Here’s How Employers and Insurers Can Team Up to Cut Health Care Prices

A doctor examines a patient on Sept. 25, 2012, in Godewaersvelde, northern France.
A doctor examines a patient on Sept. 25, 2012, in Godewaersvelde, northern France.

Photo by Philippe Huguen/AFP/Getty Images

As we’ve explored several times here on Moneybox, one striking aspect of the American health care market is that prices are much higher here than in other countries. But prices in the United States are also incredibly variable. By law, Medicare pays lower prices to health care providers than do private plans, and Medicare can get away with this because the Medicare client base is so large that few providers can get away with giving up business it provides.

All in all, this leads to a rough linkage both domestically and internationally between government-financed health care and low health care prices, but there are other ways to get similar results.
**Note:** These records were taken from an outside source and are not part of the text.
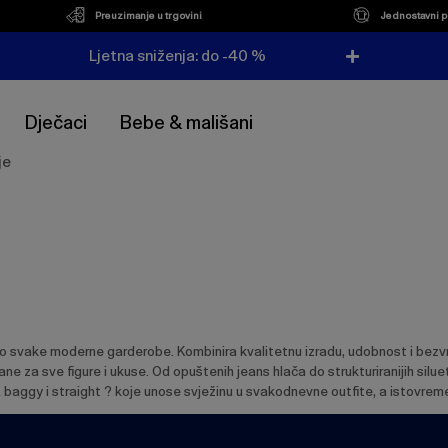
Preuzimanje u trgovini
Jednostavni p
Ljetna sniženja: do -40 %
Dječaci
Bebe & mališani
je
io svake moderne garderobe. Kombinira kvalitetnu izradu, udobnost i bezvre
rane za sve figure i ukuse. Od opuštenih jeans hlača do strukturiranijih sil
, baggy i straight ? koje unose svježinu u svakodnevne outfite, a istovre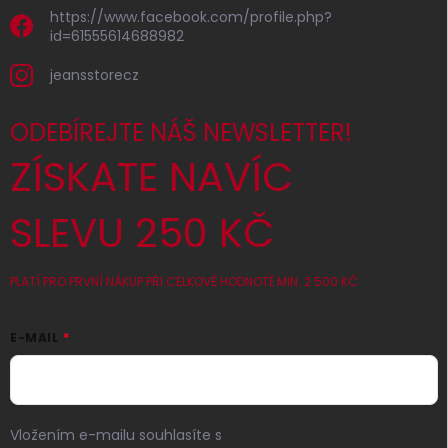
https://www.facebook.com/profile.php?
id=61555614688982
jeansstorecz
ODEBÍREJTE NÁŠ NEWSLETTER!
ZÍSKATE NAVÍC
SLEVU 250 KČ
PLATÍ PRO PRVNÍ NÁKUP PŘI CELKOVÉ HODNOTĚ MIN. 2 500 KČ
E-MAIL
Vložením e-mailu souhlasíte s
podmínkami ochrany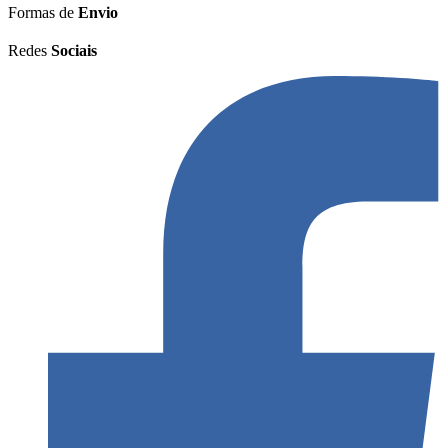
Formas de
Envio
Redes
Sociais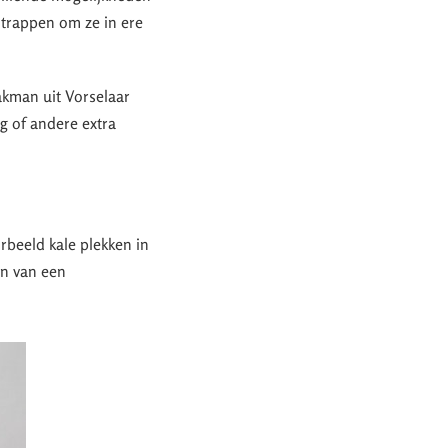
 trappen om ze in ere
akman uit Vorselaar
ng of andere extra
orbeeld kale plekken in
en van een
Reed Abelson writes for the New York Times that “employers are experimenting with a new way to pay for health care, telling workers that their company health plan will pay only a fixed amount for a given test or procedure, like a CT scan or knee replacement.” Not coincidentally, though, this is actually being pioneered in California by a quasi-governmental entity that provides insurance for public sector workers. That’s a “private” plan in some sense, but it has the crucial aspect of a government-run health plan—it’s really big. So what they’ve done is looked at a state where charges for hip or knee replacements vary from $15,000 to $100,000 and said they’ll pay up to $30,000 but not a penny more. That puts pressure on the high-charging hospitals to bring prices down.

This kind of initiative is going to be re-enforced by the Obama administration’s move to force public disclosure of what hospitals charge, which illustrates how these prices tend to fluctuate enormously from provider to provider with no evident rhyme or reason.

These kinds of moves help explain why health care construction spending has flatlined after years of steady increase. Thanks to a mix of initiatives, some but not all of them linked to the Affordable Care Act, it’s increasingly clear that public and private actors aren’t going to put up with windfall health care sector profits for long. And absent those windfall profits, it doesn’t make a ton of sense to keep accelerating investment in the health care sector’s capacity to deliver services. And absent that accelerated investment, the spending (i.e., “cost”) curve almost necessarily has to bend because there’s no place for all that money to be spent.